Action item a>
Please rewrite the paragraph of the forum thread that begins "Anyway, we’ve found a solution" more briefly, keeping its main facts.

[Opening Reading passage section]

Just a quick follow-up to this. Last night I printed out diffs in the
std::clock() function along with the timestamp diffs right after the
packets are read. There are no jumps in the std::clock(), which tells
me the timestamp jump is caused by something strange like the clock
being overwritten and not an actual delay.

I’ll get back to you on the other requested tests.

Steve

ketancmaheshwari · July 24, 2008, 1:23am

Steve P. wrote:

Just a quick follow-up to this. Last night I printed out diffs in the
std::clock() function along with the timestamp diffs right after the
packets are read. There are no jumps in the std::clock(), which tells
me the timestamp jump is caused by something strange like the clock
being overwritten and not an actual delay.

I’ll get back to you on the other requested tests.

This is interesting… I decided to run some of my own tests. I did a
capture of ~10k packets with a single RX chain and I see the same issue.

I used a decimation rate of 64, and therefore the timestamps on the
recorded packets should be 64*126samples=8064 ticks apart.

I recorded 8 timestamp jumps of the following sizes:
10264763
1003
985
5569
1738245
1003
987
5557

Very odd, but there’s got to be something that explains it I’m
looking in to this now.

George

ketancmaheshwari · August 19, 2008, 12:56am

Hi Steve,

We certainly appreciate the work you’ve done (along with Thibauld et
al.) towards the inband functionality!

Thanks! It’s been a major group effort along with Eric, Thibaud, Leo,
and Brian.

Anyway, we’ve found a solution that seems to work, although I’m having
troubles testing it thoroughly. Basically, instead of having both the
interleaving and non-interleaving functionalities available in the
same rbf, we have made a new rbf that has all the USB packet/timestamp
functionality but assumes symbol interleaving. For our applications,
we don’t anticipate needing the flexibility of independent transmit
channels.

[Closing Reading passage section]
[Opening Task inputs section]

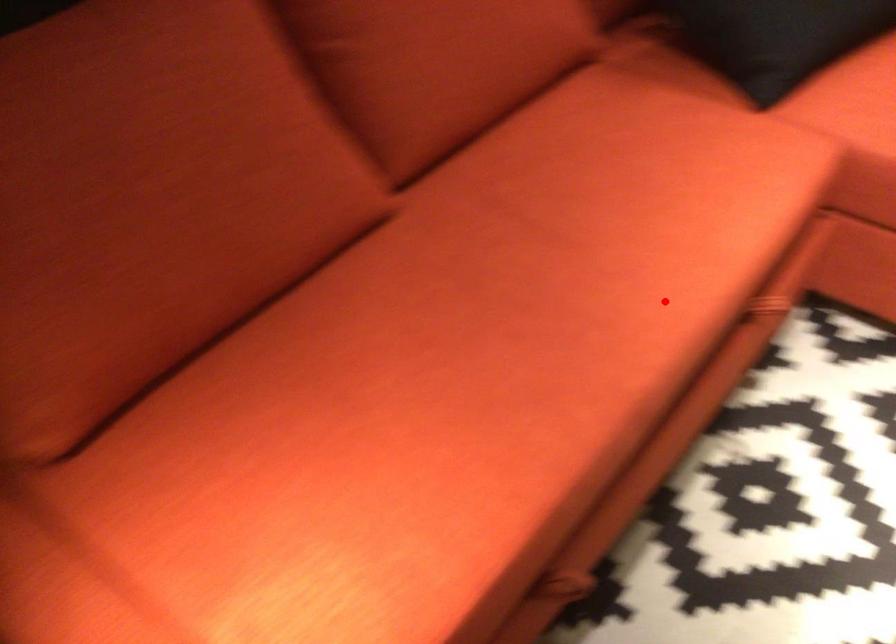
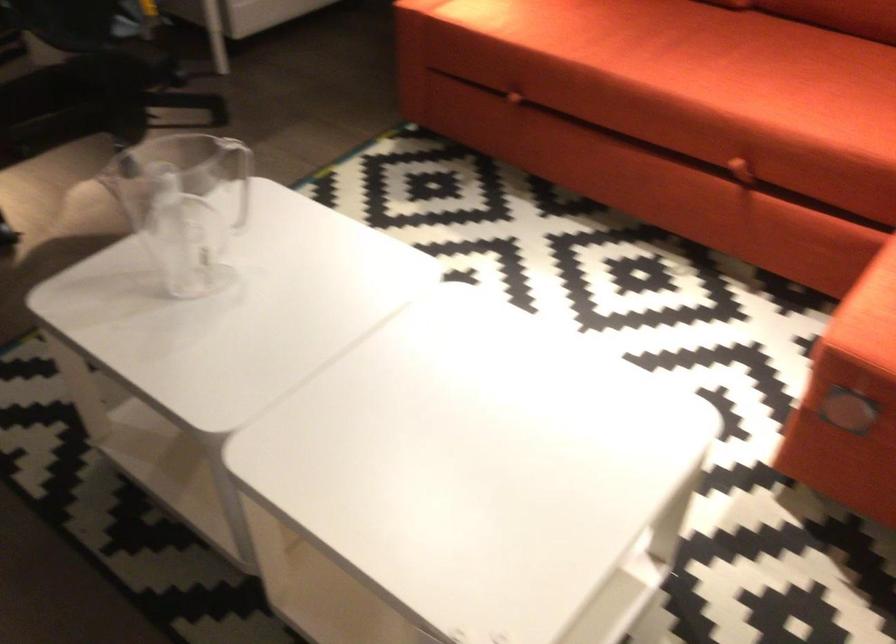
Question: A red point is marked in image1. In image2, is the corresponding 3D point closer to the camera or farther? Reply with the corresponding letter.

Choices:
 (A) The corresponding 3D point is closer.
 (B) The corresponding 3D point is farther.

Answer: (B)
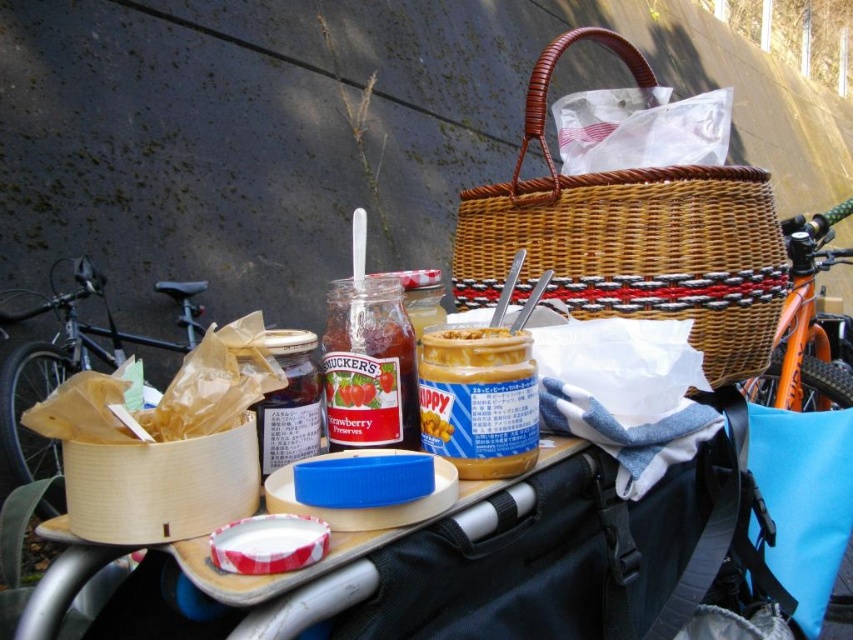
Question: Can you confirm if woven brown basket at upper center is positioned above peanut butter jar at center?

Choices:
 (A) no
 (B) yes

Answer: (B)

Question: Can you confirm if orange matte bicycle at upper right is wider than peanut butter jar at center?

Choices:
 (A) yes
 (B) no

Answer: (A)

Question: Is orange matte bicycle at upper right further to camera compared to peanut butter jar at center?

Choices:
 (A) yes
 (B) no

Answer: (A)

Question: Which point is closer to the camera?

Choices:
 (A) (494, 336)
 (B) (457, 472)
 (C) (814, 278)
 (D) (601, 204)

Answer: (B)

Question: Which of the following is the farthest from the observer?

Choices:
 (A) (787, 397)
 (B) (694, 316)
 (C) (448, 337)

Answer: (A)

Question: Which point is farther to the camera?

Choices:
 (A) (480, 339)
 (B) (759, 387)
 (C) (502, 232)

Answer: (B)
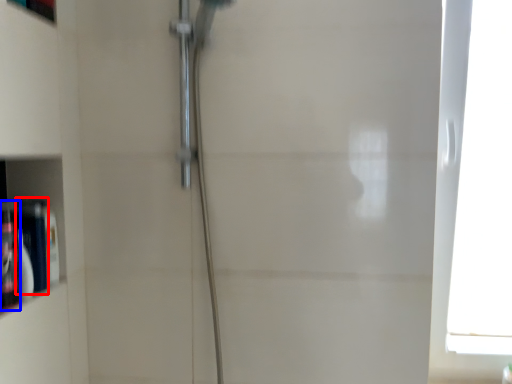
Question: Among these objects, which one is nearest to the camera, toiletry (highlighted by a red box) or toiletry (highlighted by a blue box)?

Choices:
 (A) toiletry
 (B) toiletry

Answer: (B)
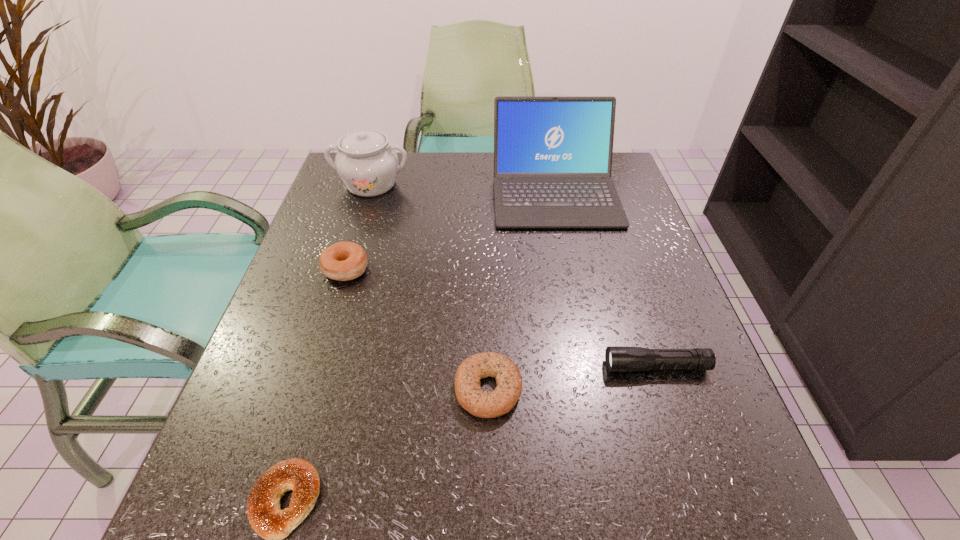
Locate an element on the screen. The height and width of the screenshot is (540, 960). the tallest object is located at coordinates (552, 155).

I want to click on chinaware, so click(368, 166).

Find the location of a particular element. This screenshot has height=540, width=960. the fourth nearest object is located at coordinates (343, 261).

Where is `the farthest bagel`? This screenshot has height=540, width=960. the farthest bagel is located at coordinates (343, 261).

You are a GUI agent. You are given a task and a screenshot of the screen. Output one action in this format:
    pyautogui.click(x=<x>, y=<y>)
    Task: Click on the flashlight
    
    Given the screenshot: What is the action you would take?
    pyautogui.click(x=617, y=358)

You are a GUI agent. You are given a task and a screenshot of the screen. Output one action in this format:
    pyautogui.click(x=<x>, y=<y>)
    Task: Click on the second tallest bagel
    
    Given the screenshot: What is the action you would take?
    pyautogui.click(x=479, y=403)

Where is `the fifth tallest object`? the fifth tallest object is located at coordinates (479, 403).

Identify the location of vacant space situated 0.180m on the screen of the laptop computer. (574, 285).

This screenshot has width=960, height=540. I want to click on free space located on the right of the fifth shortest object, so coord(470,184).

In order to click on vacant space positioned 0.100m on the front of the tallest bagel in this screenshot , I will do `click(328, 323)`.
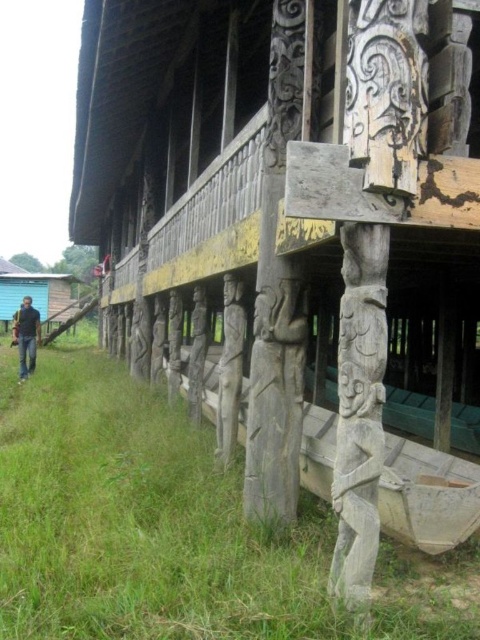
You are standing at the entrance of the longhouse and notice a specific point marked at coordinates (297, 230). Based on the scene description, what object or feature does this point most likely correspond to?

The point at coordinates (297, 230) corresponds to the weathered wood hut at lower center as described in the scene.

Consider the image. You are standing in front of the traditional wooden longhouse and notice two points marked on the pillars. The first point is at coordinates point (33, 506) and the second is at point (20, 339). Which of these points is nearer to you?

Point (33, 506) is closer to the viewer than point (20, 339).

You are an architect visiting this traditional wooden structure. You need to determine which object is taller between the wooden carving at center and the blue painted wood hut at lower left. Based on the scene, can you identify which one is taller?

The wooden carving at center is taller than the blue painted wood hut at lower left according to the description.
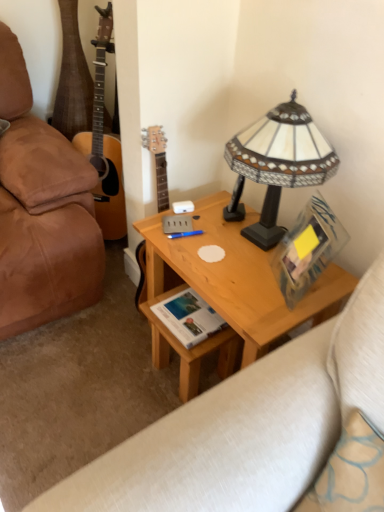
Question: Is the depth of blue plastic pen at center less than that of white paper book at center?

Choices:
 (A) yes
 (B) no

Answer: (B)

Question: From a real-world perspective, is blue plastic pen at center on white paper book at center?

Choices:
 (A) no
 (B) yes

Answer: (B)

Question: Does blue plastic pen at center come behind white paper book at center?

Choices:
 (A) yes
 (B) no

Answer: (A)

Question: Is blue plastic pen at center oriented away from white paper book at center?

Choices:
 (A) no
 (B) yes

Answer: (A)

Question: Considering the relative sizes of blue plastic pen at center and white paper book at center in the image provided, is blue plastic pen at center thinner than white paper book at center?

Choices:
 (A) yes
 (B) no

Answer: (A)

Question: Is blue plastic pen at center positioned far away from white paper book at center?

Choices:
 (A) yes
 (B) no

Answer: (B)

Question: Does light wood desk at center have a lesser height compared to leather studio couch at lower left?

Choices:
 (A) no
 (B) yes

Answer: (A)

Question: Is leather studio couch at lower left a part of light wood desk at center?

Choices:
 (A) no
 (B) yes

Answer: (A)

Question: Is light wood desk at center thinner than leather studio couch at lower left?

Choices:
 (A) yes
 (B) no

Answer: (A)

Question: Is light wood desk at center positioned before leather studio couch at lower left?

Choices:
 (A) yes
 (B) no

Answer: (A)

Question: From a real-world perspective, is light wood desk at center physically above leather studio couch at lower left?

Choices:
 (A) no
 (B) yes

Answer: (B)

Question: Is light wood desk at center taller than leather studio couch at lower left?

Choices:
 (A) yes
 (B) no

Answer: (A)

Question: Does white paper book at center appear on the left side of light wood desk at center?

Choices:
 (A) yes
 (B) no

[Closing Task inputs section]

Action item b>
Show each line of the listing that contains the word "fifth", with case counting.

Response box a>
A solution has been found that seems to work, but it is hard to test thoroughly. Instead of offering both interleaving and non-interleaving functionality in the same rbf, the group made a new rbf with all the USB packet/timestamp functionality that assumes symbol interleaving. For their applications, they don’t expect to need the flexibility of independent transmit channels.

Response box b>
Where is `the fifth tallest object`? the fifth tallest object is located at coordinates (479, 403).
This screenshot has width=960, height=540. I want to click on free space located on the right of the fifth shortest object, so coord(470,184).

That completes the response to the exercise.